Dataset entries
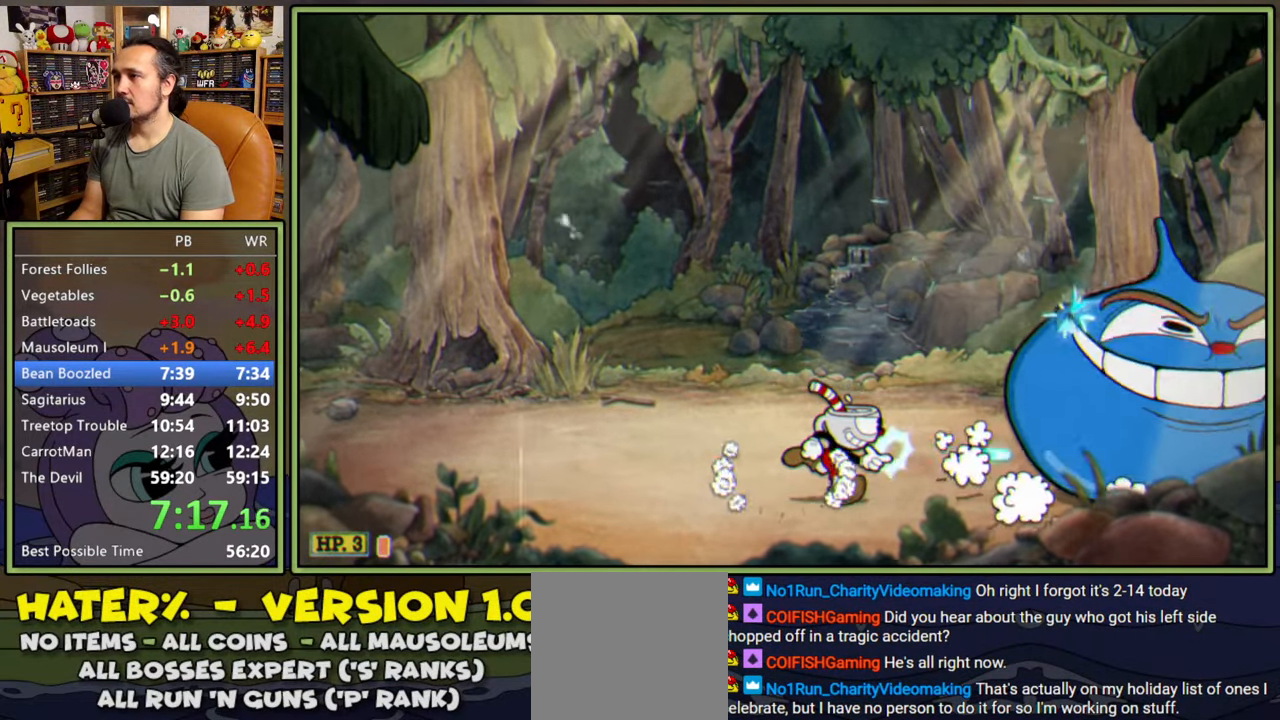
{"buttons": ["L1", "R1", "DPAD_UP"], "right_stick": "center", "events": [[267, "DPAD_UP", "down"], [317, "R1", "down"], [367, "DPAD_RIGHT", "up"]]}
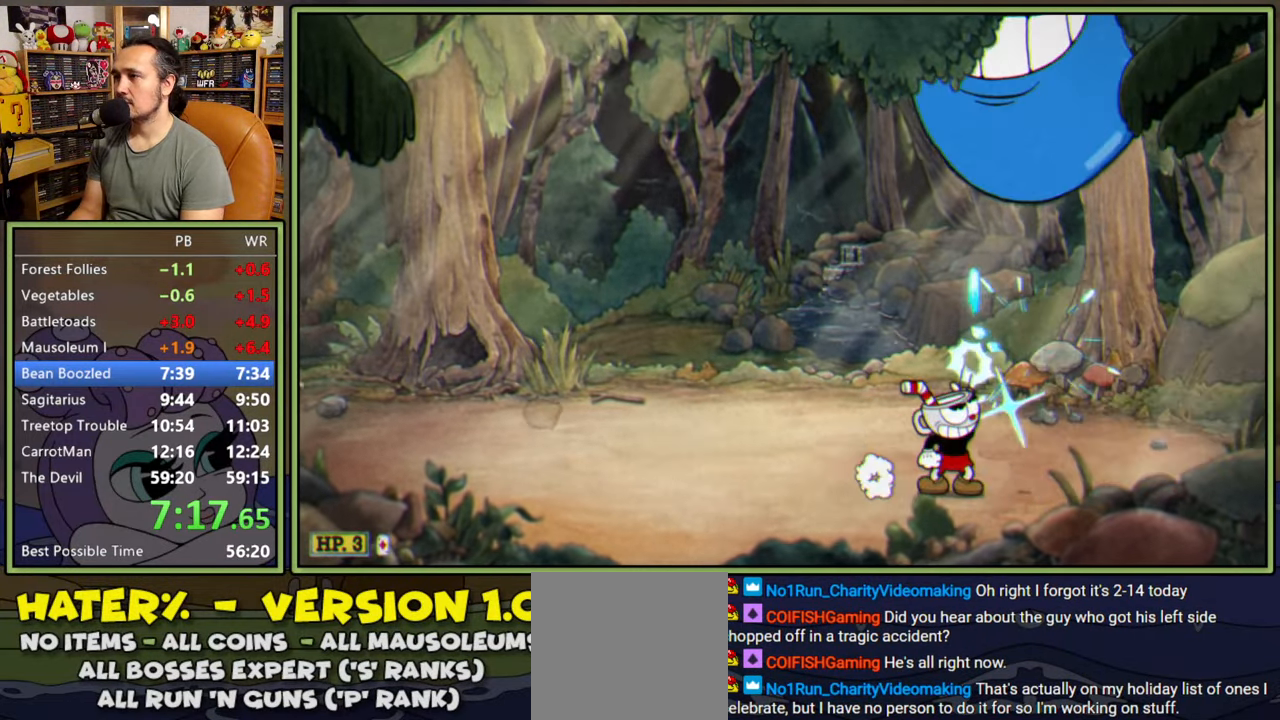
{"buttons": ["L1", "DPAD_LEFT"], "right_stick": "center", "events": [[67, "R1", "up"], [83, "Y", "down"], [150, "DPAD_LEFT", "down"], [167, "Y", "up"], [200, "DPAD_UP", "up"]]}
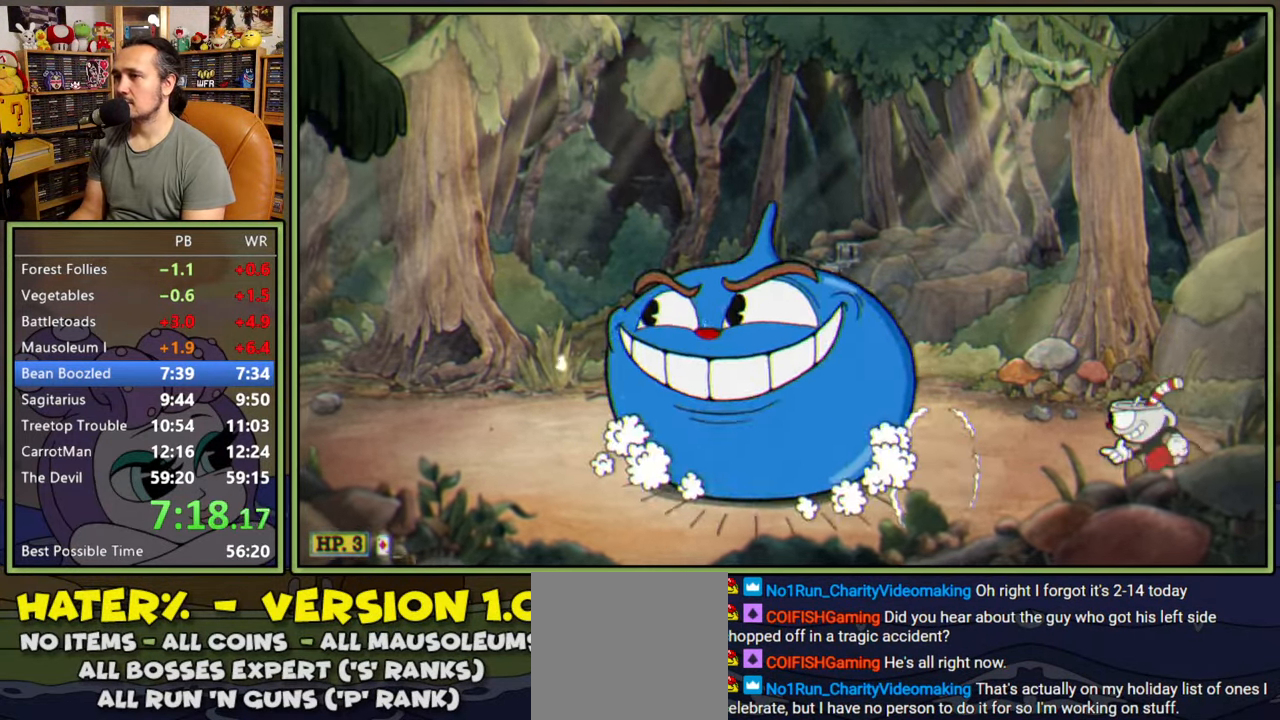
{"buttons": ["L1", "DPAD_LEFT"], "right_stick": "center", "events": [[133, "A", "down"], [183, "DPAD_LEFT", "up"], [250, "A", "up"], [250, "DPAD_LEFT", "down"]]}
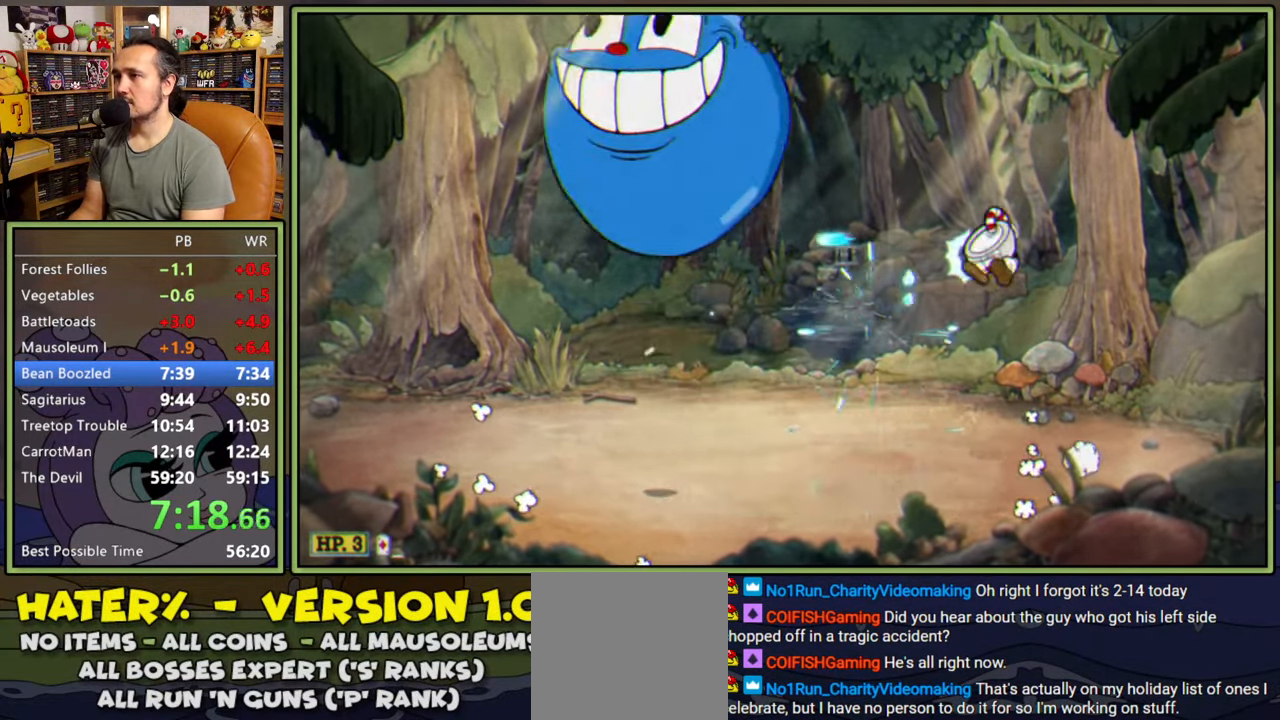
{"buttons": ["L1", "DPAD_LEFT"], "right_stick": "center", "events": [[117, "L2", "down"], [267, "L2", "up"]]}
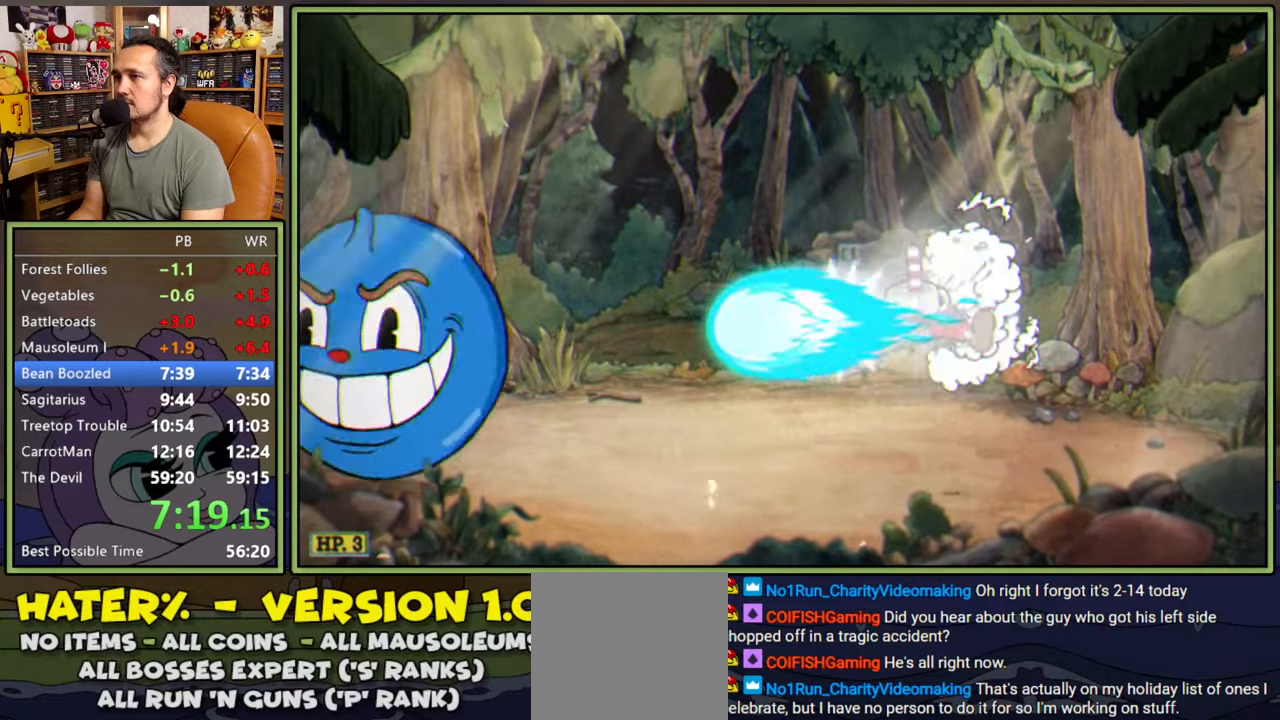
{"buttons": ["L1", "R1", "DPAD_UP", "DPAD_LEFT"], "right_stick": "center", "events": [[200, "DPAD_LEFT", "up"], [450, "DPAD_LEFT", "down"], [467, "DPAD_UP", "down"], [467, "R1", "down"]]}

§ **EXERCISE**: Using the records above, output their complete text exactly, minus any images.

§ **SOLUTION TO THIS PROBLEM**:
{"buttons": ["L1", "R1", "DPAD_UP"], "right_stick": "center", "events": [[267, "DPAD_UP", "down"], [317, "R1", "down"], [367, "DPAD_RIGHT", "up"]]}
{"buttons": ["L1", "DPAD_LEFT"], "right_stick": "center", "events": [[67, "R1", "up"], [83, "Y", "down"], [150, "DPAD_LEFT", "down"], [167, "Y", "up"], [200, "DPAD_UP", "up"]]}
{"buttons": ["L1", "DPAD_LEFT"], "right_stick": "center", "events": [[133, "A", "down"], [183, "DPAD_LEFT", "up"], [250, "A", "up"], [250, "DPAD_LEFT", "down"]]}
{"buttons": ["L1", "DPAD_LEFT"], "right_stick": "center", "events": [[117, "L2", "down"], [267, "L2", "up"]]}
{"buttons": ["L1", "R1", "DPAD_UP", "DPAD_LEFT"], "right_stick": "center", "events": [[200, "DPAD_LEFT", "up"], [450, "DPAD_LEFT", "down"], [467, "DPAD_UP", "down"], [467, "R1", "down"]]}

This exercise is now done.